Cars and Homologation

Any car that is intented to participate in Motor Racing, must be checked whether it follows certain specific criteria as noted before. Once it is approved, any driver can officially participate in any National and International Auto racing event using the approved (homologated) car.

Approval or Homologation in Motor racing has the following characteristics:

  • it is written on a "Homologation paper"
  • every vehicle has a unique "Homologation Number"
  • general technical specifications and modifications for the specified car are presented in it
  • additional technical modification updates are also allowed to be added in later time, and they are called "homologation extensions"

FIA is responsible for World Racing Events that were and are taking place in all over the world. Some kinds of racing championships are run in open roads, in conditions such as gravel, tarmac or snow, such as Rally Championship or Sports cars Championship or Touring cars Championship.
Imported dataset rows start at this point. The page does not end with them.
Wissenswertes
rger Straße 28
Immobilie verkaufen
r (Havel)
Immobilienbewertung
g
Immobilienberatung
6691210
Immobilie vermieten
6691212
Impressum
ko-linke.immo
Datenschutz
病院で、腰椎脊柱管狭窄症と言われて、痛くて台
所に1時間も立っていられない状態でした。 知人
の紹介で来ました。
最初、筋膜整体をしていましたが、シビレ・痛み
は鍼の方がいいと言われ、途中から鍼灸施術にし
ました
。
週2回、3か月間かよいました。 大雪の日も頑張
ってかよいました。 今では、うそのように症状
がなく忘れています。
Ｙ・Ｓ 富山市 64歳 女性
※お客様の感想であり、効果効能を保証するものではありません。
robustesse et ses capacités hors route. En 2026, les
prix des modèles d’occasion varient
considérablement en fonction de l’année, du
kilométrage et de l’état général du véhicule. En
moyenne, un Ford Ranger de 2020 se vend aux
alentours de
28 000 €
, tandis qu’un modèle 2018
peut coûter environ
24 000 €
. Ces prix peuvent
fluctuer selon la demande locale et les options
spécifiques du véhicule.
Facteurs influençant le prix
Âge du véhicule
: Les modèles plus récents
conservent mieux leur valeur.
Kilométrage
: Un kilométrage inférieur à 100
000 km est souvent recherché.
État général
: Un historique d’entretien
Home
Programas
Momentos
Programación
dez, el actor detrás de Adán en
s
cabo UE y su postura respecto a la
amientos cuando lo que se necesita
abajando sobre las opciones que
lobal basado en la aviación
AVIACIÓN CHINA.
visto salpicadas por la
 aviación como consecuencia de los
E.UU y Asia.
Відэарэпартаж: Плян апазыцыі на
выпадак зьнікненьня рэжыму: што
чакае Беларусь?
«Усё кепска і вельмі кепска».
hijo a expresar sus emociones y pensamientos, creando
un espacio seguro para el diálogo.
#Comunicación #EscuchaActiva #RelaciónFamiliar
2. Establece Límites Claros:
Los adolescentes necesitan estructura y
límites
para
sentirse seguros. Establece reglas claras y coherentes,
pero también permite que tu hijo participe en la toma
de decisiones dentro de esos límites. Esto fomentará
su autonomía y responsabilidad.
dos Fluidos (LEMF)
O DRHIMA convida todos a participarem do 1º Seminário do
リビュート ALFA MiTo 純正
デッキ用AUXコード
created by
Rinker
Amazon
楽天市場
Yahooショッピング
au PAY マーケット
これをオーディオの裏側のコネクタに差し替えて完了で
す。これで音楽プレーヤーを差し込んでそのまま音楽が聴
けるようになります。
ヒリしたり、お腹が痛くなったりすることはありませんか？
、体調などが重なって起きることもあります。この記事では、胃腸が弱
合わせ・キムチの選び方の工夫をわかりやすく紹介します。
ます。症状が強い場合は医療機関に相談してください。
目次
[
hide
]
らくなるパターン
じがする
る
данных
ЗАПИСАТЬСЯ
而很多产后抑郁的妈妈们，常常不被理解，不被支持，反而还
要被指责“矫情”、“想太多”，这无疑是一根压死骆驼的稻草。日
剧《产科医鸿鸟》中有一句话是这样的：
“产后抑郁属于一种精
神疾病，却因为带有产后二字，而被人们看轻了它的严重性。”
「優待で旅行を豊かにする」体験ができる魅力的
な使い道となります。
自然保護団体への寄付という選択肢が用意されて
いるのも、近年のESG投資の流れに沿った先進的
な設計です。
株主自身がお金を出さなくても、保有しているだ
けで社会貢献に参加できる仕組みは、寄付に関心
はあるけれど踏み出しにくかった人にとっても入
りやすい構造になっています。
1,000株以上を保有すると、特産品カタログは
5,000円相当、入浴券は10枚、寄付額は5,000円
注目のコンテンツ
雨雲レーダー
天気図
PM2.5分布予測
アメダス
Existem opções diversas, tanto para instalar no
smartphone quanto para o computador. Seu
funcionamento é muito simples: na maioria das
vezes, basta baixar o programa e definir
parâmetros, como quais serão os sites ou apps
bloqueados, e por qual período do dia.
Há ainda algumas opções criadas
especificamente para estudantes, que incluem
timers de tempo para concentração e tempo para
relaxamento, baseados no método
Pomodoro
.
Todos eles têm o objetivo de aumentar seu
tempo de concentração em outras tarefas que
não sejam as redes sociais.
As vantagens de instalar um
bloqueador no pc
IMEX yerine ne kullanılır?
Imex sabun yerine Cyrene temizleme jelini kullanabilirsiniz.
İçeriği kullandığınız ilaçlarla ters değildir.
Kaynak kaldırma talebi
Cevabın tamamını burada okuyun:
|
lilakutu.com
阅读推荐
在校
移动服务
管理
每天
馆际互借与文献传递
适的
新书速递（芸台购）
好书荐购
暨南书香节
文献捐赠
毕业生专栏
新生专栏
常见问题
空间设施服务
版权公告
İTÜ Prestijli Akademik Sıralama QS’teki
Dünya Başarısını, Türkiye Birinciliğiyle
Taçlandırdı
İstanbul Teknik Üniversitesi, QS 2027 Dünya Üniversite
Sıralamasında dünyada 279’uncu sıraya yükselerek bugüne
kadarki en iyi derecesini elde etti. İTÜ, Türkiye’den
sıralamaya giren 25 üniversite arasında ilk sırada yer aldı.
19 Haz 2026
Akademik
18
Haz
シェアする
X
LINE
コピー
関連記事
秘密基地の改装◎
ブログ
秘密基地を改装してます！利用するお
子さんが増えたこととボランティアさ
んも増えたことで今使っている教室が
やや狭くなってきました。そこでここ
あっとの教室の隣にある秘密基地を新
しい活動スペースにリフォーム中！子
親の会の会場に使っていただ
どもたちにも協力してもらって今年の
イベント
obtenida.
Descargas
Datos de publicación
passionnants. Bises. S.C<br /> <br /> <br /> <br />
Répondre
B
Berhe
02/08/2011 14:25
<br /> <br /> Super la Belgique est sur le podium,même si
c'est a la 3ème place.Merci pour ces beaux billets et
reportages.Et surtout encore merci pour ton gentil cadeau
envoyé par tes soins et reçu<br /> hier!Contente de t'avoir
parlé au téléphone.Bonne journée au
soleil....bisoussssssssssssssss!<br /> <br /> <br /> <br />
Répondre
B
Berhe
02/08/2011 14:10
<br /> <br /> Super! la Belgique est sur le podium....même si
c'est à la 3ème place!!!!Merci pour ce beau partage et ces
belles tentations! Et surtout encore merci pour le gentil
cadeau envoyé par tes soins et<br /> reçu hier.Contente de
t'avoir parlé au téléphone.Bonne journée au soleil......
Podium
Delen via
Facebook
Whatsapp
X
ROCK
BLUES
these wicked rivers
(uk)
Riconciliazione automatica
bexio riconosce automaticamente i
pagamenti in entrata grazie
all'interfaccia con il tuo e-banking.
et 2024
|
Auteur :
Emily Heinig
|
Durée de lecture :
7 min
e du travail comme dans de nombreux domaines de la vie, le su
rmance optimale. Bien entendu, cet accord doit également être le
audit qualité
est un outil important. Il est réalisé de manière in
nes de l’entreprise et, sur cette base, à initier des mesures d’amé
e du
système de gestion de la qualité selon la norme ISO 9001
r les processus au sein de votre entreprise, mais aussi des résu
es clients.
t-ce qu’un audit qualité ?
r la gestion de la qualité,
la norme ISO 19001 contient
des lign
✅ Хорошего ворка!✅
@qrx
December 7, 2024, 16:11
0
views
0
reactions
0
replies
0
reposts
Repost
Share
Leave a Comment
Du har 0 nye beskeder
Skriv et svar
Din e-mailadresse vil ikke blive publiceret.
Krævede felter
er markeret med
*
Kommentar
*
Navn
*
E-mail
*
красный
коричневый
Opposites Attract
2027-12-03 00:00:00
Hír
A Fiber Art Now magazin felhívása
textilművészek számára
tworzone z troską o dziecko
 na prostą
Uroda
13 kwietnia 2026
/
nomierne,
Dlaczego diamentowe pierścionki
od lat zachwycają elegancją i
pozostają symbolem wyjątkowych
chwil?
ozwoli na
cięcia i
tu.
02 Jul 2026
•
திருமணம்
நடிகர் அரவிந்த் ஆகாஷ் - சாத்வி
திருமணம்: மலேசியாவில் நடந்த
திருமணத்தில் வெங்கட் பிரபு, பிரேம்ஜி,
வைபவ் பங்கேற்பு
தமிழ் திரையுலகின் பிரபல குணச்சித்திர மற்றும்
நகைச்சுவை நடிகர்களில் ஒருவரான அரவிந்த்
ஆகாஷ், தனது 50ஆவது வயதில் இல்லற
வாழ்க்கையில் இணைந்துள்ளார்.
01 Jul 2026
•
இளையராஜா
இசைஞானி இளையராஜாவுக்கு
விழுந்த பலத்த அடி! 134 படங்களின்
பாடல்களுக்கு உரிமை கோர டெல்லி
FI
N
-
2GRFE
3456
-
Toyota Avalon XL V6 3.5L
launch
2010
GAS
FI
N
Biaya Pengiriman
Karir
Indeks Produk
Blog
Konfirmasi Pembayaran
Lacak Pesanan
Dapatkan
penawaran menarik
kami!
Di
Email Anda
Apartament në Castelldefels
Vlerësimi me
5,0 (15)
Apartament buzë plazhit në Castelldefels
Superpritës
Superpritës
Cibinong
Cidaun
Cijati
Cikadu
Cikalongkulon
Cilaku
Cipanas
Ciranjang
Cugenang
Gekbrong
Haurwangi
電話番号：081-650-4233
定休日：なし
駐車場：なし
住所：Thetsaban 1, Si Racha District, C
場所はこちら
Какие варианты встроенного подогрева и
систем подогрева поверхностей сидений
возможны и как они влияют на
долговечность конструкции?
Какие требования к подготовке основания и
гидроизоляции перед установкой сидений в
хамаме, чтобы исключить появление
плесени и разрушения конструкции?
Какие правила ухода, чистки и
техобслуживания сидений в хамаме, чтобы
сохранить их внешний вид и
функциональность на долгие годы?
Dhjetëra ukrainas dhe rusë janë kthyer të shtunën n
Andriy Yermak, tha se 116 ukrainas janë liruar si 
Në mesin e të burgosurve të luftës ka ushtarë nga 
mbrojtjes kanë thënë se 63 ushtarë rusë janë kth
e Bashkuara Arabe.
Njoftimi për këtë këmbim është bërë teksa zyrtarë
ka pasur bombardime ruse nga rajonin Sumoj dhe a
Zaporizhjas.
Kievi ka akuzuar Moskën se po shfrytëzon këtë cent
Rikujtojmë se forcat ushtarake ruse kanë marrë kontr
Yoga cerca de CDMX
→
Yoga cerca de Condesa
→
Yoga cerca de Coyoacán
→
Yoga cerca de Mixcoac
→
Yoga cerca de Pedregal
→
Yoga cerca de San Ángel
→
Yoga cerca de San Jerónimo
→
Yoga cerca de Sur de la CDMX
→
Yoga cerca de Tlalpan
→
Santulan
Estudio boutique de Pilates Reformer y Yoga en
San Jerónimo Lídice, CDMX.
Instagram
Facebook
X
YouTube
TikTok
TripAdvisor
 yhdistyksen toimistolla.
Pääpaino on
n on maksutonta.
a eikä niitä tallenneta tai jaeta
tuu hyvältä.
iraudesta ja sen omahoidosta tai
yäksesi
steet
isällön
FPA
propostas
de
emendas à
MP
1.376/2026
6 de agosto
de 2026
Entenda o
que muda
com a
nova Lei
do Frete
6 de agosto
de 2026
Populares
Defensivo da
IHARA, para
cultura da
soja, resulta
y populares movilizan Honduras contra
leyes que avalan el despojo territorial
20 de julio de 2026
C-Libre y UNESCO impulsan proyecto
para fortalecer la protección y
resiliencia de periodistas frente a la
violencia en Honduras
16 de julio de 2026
Since '70s Sports cars and Touring cars championships were no longer run in open roads due to safety reasons. All other events are taking place in closed circuits with much higher safety, but with higher speeds.

There are several categories of Racing Cars, with open or covered wheels, that can participate to an "open road" or "closed circuit" motor racing championship.
Touring cars See database
Grand Touring Sports cars See database and technological history
Prototype Sports cars See database
Prototype Formula cars See database

All four categories must have specific production numbers of identical examples made, and some restrictions on modifications that can be made to improve its performance. Usually, all racing cars are modified to, or are initially built as Sports Cars, meaning that only one or two seat/doors are necessary. All cars are built by manufacturers.